4. Processamento e análise: Como iremos discutir adiante, na medida da capacidade limitada do grupo, durante os encontros aconteceram “momentos analíticos”; momentos em que a emergência de signos e problemas postos pela comunicação de pontos de vista e experiências, muitas vezes díspares, colocam perguntas e novas formas de ver e dizer. Certos eventos, focos de experiência, certas falas, se tornam “analisadores”. Então, a cada encontro ocorrem processos analíticos: é uma forma de conduta “analítica” do grupo sobre o seu processo no ato do encontro. Não se trata da coleta de dados para análise a posteriori. Trata-se de uma “análise da experiência”, em que o que está em questão não é desvendar significados pela análise de conteúdos, mas se defrontar com “analisadores” que chamam atenção e, ao serem vistos, produzem deslocamentos de ponto de vista, ou outros olhares.

5. Escritura e discussão de narrativas e avaliação do processo da pesquisa: O pesquisador- acadêmico escreveu narrativas sobre o processo da pesquisa, as quais foram discutidas pelos respectivos grupos GAM com usuários e trabalhadores.

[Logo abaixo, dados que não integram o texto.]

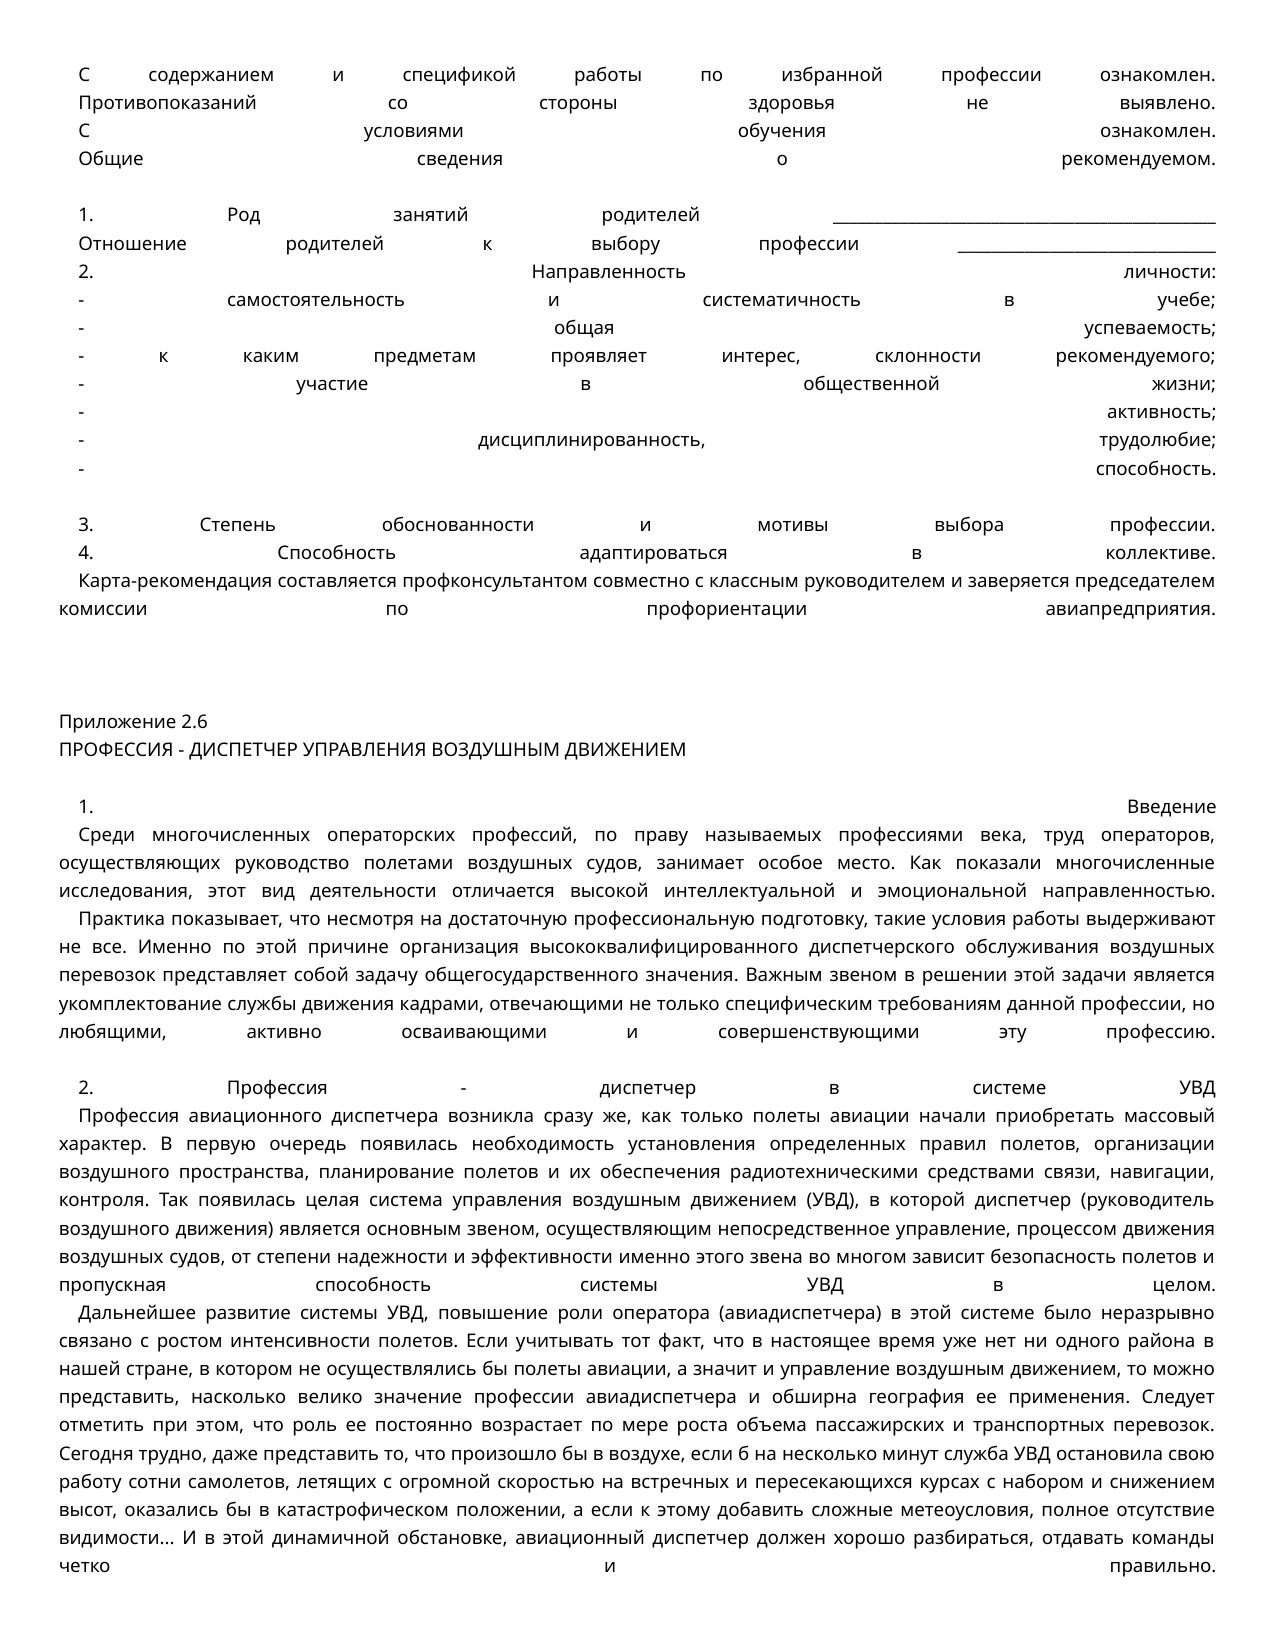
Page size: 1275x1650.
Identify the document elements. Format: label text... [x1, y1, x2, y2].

text ПРОФЕССИЯ - ДИСПЕТЧЕР УПРАВЛЕНИЯ ВОЗДУШНЫМ ДВИЖЕНИЕМ [58, 733, 1216, 762]
text 1. Введение Среди многочисленных операторских профессий, по праву называемых профессиями века, труд операторов, осуществляющих руководство полетами воздушных судов, занимает особое место. Как показали многочисленные исследования, этот вид деятельности отличается высокой интеллектуальной и эмоциональной направленностью. Практика показывает, что несмотря на достаточную профессиональную подготовку, такие условия работы выдерживают не все. Именно по этой причине организация высококвалифицированного диспетчерского обслуживания воздушных перевозок представляет собой задачу общегосударственного значения. Важным звеном в решении этой задачи является укомплектование службы движения кадрами, отвечающими не только специфическим требованиям данной профессии, но любящими, активно осваивающими и совершенствующими эту профессию. 2. Профессия - диспетчер в системе УВД Профессия авиационного диспетчера возникла сразу же, как только полеты авиации начали приобретать массовый характер. В первую очередь появилась необходимость установления определенных правил полетов, организации воздушного пространства, планирование полетов и их обеспечения радиотехническими средствами связи, навигации, контроля. Так появилась целая система управления воздушным движением (УВД), в которой диспетчер (руководитель воздушного движения) является основным звеном, осуществляющим непосредственное управление, процессом движения воздушных судов, от степени надежности и эффективности именно этого звена во многом зависит безопасность полетов и пропускная способность системы УВД в целом. Дальнейшее развитие системы УВД, повышение роли оператора (авиадиспетчера) в этой системе было неразрывно связано с ростом интенсивности полетов. Если учитывать тот факт, что в настоящее время уже нет ни одного района в нашей стране, в котором не осуществлялись бы полеты авиации, а значит и управление воздушным движением, то можно представить, насколько велико значение профессии авиадиспетчера и обширна география ее применения. Следует отметить при этом, что роль ее постоянно возрастает по мере роста объема пассажирских и транспортных перевозок. Сегодня трудно, даже представить то, что произошло бы в воздухе, если б на несколько минут служба УВД остановила свою работу сотни самолетов, летящих с огромной скоростью на встречных и пересекающихся курсах с набором и снижением высот, оказались бы в катастрофическом положении, а если к этому добавить сложные метеоусловия, полное отсутствие видимости... И в этой динамичной обстановке, авиационный диспетчер должен хорошо разбираться, отдавать команды четко и правильно. [58, 762, 1216, 1578]
text С содержанием и спецификой работы по избранной профессии ознакомлен. Противопоказаний со стороны здоровья не выявлено. С условиями обучения ознакомлен. Общие сведения о рекомендуемом. 1. Род занятий родителей ______________________________________________ Отношение родителей к выбору профессии _______________________________ 2. Направленность личности: - самостоятельность и систематичность в учебе; - общая успеваемость; - к каким предметам проявляет интерес, склонности рекомендуемого; - участие в общественной жизни; - активность; - дисциплинированность, трудолюбие; - способность. 3. Степень обоснованности и мотивы выбора профессии. 4. Способность адаптироваться в коллективе. Карта-рекомендация составляется профконсультантом совместно с классным руководителем и заверяется председателем комиссии по профориентации авиапредприятия. [58, 58, 1216, 705]
text Приложение 2.6 [58, 705, 1216, 733]
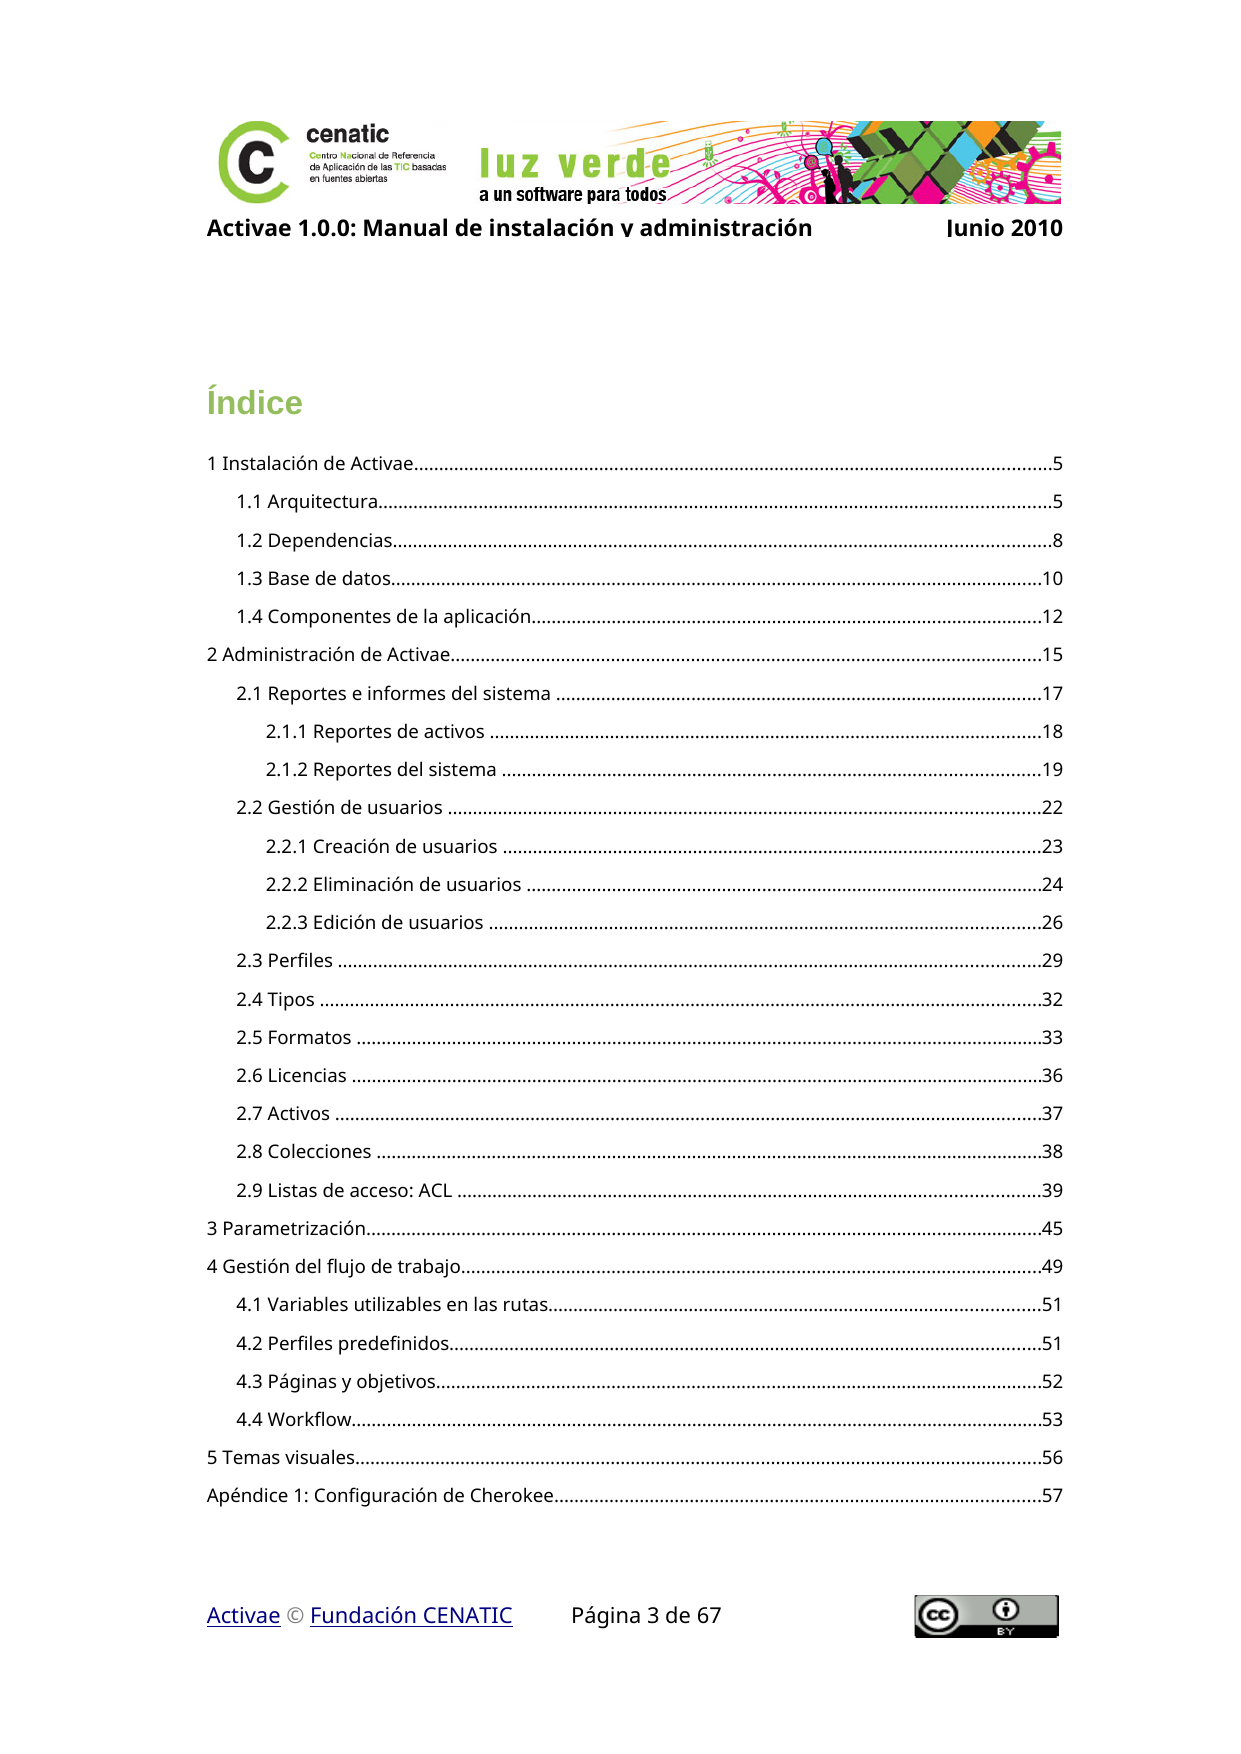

No CAPS Adulto o grupo GAM realizou a discussão dessas narrativas em dois momentos de avaliação do processo durante a pesquisa e um após o seu término. Nas UBS e no CAPS Álcool e Drogas essas narrativas foram apresentadas e discutidas ao final da pesquisa pelos usuários participantes e pelos trabalhadores moderadores da GAM. Do ponto de vista do método da cartografia podemos analisar esse momento de submissão das narrativas à discussão no coletivo, como um momento de validação da pesquisa.

30 6. Nomenclatura: Durante o processo da pesquisa, os participantes discutiram, sob vários pontos de vista, o nome pelo qual, nesta pesquisa, deveriam ser chamados ou designados os participantes que tem necessidade de serviços de saúde mental e/ou fazem uso de medicação psicotrópica. Coletivamente os grupos escolheram o termo “usuário”, “usuário de serviços saúde mental” ou “usuário de medicamento controlado” ou “usuário de medicação psicotrópica”.

7. Nomes fictícios: No sentido de salvaguardar a privacidade dos participantes, estes decidiram que os textos e documentos públicos – tese, artigos e comunicações – devem usar nomes fictícios quando mencionarem as falas dos usuários.

8. Linguagem falocêntrica: Por força da norma da língua portuguesa manteve-se o uso do gênero masculino para designar categorias ou coletivos que incluem participação feminina como, por exemplo, o termo “usuários” e categorias profissionais.